(Dataset entries)
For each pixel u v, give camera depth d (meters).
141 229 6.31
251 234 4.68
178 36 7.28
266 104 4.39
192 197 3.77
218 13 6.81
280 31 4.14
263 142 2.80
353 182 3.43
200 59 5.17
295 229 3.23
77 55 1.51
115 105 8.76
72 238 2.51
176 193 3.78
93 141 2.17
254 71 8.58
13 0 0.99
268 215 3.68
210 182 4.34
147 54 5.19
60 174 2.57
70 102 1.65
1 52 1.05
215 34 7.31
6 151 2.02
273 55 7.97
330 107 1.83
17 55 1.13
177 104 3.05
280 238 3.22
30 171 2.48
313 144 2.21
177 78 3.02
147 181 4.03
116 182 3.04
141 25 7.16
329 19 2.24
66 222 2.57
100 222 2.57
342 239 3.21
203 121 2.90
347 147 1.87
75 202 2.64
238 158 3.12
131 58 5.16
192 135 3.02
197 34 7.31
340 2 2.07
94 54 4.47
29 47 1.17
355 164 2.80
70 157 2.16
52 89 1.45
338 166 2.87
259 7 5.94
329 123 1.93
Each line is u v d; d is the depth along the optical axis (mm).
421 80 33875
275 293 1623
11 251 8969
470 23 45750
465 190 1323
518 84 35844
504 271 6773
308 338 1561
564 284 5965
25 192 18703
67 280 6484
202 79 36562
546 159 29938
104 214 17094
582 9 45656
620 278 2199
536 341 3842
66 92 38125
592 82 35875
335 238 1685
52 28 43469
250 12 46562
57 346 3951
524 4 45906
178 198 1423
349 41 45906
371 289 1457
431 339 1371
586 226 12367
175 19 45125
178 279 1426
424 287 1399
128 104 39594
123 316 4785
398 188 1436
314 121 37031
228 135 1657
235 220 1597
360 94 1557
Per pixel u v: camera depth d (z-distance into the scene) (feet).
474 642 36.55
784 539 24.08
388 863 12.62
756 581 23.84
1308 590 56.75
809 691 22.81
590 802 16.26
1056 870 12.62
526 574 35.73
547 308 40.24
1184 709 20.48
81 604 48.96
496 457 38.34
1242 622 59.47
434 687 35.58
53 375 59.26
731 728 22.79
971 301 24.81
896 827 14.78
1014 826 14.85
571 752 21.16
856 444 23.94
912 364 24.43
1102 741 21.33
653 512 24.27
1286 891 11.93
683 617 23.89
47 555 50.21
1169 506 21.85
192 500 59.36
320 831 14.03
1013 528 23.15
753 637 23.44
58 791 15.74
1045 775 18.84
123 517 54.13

◆ **EXERCISE GOAL**
Beginning with the first line and ending with the last, restate the data word for word.

◆ **WRITTEN REPLY**
For each pixel u v, give camera depth d (meters).
141 229 6.31
251 234 4.68
178 36 7.28
266 104 4.39
192 197 3.77
218 13 6.81
280 31 4.14
263 142 2.80
353 182 3.43
200 59 5.17
295 229 3.23
77 55 1.51
115 105 8.76
72 238 2.51
176 193 3.78
93 141 2.17
254 71 8.58
13 0 0.99
268 215 3.68
210 182 4.34
147 54 5.19
60 174 2.57
70 102 1.65
1 52 1.05
215 34 7.31
6 151 2.02
273 55 7.97
330 107 1.83
17 55 1.13
177 104 3.05
280 238 3.22
30 171 2.48
313 144 2.21
177 78 3.02
147 181 4.03
116 182 3.04
141 25 7.16
329 19 2.24
66 222 2.57
100 222 2.57
342 239 3.21
203 121 2.90
347 147 1.87
75 202 2.64
238 158 3.12
131 58 5.16
192 135 3.02
197 34 7.31
340 2 2.07
94 54 4.47
29 47 1.17
355 164 2.80
70 157 2.16
52 89 1.45
338 166 2.87
259 7 5.94
329 123 1.93
Each line is u v d; d is the depth along the optical axis (mm).
421 80 33875
275 293 1623
11 251 8969
470 23 45750
465 190 1323
518 84 35844
504 271 6773
308 338 1561
564 284 5965
25 192 18703
67 280 6484
202 79 36562
546 159 29938
104 214 17094
582 9 45656
620 278 2199
536 341 3842
66 92 38125
592 82 35875
335 238 1685
52 28 43469
250 12 46562
57 346 3951
524 4 45906
178 198 1423
349 41 45906
371 289 1457
431 339 1371
586 226 12367
175 19 45125
178 279 1426
424 287 1399
128 104 39594
123 316 4785
398 188 1436
314 121 37031
228 135 1657
235 220 1597
360 94 1557
Per pixel u v: camera depth d (z-distance into the scene) (feet).
474 642 36.55
784 539 24.08
388 863 12.62
756 581 23.84
1308 590 56.75
809 691 22.81
590 802 16.26
1056 870 12.62
526 574 35.73
547 308 40.24
1184 709 20.48
81 604 48.96
496 457 38.34
1242 622 59.47
434 687 35.58
53 375 59.26
731 728 22.79
971 301 24.81
896 827 14.78
1014 826 14.85
571 752 21.16
856 444 23.94
912 364 24.43
1102 741 21.33
653 512 24.27
1286 891 11.93
683 617 23.89
47 555 50.21
1169 506 21.85
192 500 59.36
320 831 14.03
1013 528 23.15
753 637 23.44
58 791 15.74
1045 775 18.84
123 517 54.13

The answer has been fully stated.